วันพุธที่ 24 กุมภาพันธ์ พ.ศ. 2553

Angarus Project at H gallery 2001



THE ANGARUS PROJECT, incorporates experimental film, drawing, assemblages, and installation art. The exhibition examines significant points in modern art history and asks the question, “Like scientific breakthroughs, can artistic turning points be objectively weighed and assessed?”

The assemblage “Enos,” a Retro/Futuristic space rocket assembled from found objects, represents historical scientific, as well as, historical art discoveries. A collage of mathematical equations, geometric sketches, and graphs represent passion and beauty rather than reason or any absolute solution. The collection of familiar mathematical scribbles of scientists refers to the wonder of human creativity, a passionate quest that gives meaning to existence. But, whereas scientists strive for a single solution from a myriad of hypothesis, Top’s singular artistic concept gives rise to an infinitely expandable creative process.

The installation “Planet Angarus” is a satire of the history of western art. Inscribed artistic quotes (Pollock’s “splatters”, Picasso’s “Demoiselle D’avignon”, and Duchamp’s “readymades”) detail paradigm shifts in modern art history. These quotes, declaring the consequential import of each creative artistic shift, are inscribed along a female form of an island, as if the island has emerged out of these artistic paradigm shifts. Thee “body” of the island mocks the association between creativity and maternal procreation, while, the quotes question whether such cultural shifts can be neatly catalogued like scientific discoveries.

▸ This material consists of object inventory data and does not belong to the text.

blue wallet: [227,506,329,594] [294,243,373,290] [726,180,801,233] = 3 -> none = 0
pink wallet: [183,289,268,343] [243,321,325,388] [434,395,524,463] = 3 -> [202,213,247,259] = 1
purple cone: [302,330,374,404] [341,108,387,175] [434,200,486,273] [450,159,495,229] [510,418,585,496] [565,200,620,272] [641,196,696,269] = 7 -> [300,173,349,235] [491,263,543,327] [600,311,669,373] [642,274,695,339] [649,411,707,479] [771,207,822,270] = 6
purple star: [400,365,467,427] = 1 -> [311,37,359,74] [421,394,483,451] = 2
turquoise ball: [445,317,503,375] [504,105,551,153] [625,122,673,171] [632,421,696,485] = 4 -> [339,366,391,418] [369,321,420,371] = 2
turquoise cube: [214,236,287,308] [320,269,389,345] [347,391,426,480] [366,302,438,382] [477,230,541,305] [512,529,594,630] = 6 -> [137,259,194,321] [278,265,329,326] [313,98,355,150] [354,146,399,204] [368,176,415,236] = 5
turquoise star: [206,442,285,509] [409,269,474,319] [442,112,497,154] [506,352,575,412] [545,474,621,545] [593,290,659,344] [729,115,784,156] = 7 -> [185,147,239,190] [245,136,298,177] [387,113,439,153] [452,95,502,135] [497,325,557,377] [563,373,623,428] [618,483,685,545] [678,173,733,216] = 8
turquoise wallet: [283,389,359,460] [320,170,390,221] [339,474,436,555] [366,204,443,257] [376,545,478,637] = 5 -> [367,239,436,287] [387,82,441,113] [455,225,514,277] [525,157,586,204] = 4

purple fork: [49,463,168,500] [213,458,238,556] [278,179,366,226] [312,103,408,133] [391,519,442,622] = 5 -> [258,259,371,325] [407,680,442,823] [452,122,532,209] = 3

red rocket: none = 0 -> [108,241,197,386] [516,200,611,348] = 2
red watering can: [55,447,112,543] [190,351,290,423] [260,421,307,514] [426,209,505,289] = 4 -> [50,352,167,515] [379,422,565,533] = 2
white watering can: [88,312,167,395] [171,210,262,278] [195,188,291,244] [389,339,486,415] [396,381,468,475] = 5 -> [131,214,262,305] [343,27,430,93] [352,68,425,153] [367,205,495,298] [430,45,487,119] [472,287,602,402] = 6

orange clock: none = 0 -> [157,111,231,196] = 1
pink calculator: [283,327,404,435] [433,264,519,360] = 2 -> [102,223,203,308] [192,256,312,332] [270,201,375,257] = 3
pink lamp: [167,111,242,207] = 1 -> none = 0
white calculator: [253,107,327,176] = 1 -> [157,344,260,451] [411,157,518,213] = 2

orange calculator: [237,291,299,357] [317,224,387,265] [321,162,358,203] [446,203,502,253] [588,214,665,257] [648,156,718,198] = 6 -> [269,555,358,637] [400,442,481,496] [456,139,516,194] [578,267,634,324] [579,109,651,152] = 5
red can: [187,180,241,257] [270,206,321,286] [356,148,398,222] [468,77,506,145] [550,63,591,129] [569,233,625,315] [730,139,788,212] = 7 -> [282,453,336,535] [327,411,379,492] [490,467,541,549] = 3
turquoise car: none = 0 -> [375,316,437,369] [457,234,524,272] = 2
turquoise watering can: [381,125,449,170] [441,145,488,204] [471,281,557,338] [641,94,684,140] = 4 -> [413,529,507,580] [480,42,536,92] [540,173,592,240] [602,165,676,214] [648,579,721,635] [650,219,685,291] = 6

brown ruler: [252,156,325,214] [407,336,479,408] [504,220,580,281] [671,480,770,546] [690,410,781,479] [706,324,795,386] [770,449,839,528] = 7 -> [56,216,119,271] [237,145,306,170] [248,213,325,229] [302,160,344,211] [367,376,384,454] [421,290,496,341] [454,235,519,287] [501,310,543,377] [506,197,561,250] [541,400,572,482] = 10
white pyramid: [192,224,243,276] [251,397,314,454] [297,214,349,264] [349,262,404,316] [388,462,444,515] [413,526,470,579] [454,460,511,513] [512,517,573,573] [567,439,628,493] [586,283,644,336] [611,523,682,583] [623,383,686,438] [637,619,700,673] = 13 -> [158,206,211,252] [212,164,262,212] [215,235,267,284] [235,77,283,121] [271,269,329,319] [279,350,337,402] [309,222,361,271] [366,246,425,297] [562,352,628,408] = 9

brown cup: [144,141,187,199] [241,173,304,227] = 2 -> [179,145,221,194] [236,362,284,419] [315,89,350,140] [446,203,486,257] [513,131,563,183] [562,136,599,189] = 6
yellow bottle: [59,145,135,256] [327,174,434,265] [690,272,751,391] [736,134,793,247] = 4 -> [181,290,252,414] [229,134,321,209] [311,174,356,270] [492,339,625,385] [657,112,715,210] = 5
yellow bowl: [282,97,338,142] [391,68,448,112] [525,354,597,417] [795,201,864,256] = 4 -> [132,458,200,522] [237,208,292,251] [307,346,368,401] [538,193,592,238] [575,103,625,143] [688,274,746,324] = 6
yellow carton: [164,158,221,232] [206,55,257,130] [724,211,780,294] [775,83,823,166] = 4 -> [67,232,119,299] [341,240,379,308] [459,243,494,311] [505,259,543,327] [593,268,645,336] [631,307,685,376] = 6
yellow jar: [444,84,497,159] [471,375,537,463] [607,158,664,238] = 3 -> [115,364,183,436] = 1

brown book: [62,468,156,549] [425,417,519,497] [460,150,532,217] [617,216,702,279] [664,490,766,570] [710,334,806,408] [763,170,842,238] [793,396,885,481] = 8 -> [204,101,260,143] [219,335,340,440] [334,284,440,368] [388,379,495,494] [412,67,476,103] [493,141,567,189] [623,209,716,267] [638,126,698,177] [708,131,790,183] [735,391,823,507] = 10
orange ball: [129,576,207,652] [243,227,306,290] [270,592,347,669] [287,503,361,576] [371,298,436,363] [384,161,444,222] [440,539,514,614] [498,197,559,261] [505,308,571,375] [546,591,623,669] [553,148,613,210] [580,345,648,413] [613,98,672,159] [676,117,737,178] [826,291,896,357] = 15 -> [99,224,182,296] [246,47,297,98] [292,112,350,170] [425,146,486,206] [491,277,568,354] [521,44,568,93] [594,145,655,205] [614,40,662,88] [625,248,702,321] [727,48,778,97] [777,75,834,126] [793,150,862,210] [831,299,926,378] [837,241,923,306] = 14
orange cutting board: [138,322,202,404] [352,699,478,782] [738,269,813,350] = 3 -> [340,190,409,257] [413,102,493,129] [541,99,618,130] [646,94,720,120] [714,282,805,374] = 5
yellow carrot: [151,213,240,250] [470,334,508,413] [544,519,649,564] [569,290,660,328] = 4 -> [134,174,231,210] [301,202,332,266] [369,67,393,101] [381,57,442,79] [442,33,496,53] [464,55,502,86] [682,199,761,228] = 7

วันอังคารที่ 2 กุมภาพันธ์ พ.ศ. 2553

Xeno Biota 2005




Evoking classroom doodles sneakily penned while daydreaming as a young pupil, XENO BIOTA, which is literally defined as ‘a substance that is foreign to the body or to an ecological system’, presents fantastical sci-fi factory-scapes in ink on paper constructed from the artist’s vivid imagination. Reminiscent of Fritz Lang’s 1920s visionary film Metropolis, these methodically built flat illustrations pulsate and whir with futuristic spacecraft and machinery. These complex mechanised domains have spacesuit technicians scurrying around like a nest of worker ants. Aside from romanticising on the beauty of these technologically domains, there are more sinister indicators vibrating below the core. Billowing with gas and smoke, cracks appear in structural foundations while all-powerful CEOs lounge around counting profits. In the present climate of GMOs, stem cell research, and human cloning, controversy surrounds the morality of scientific advancement, and the catastrophic implications that could ultimately be unleashed by the few upon the natural world and the whole of humanity.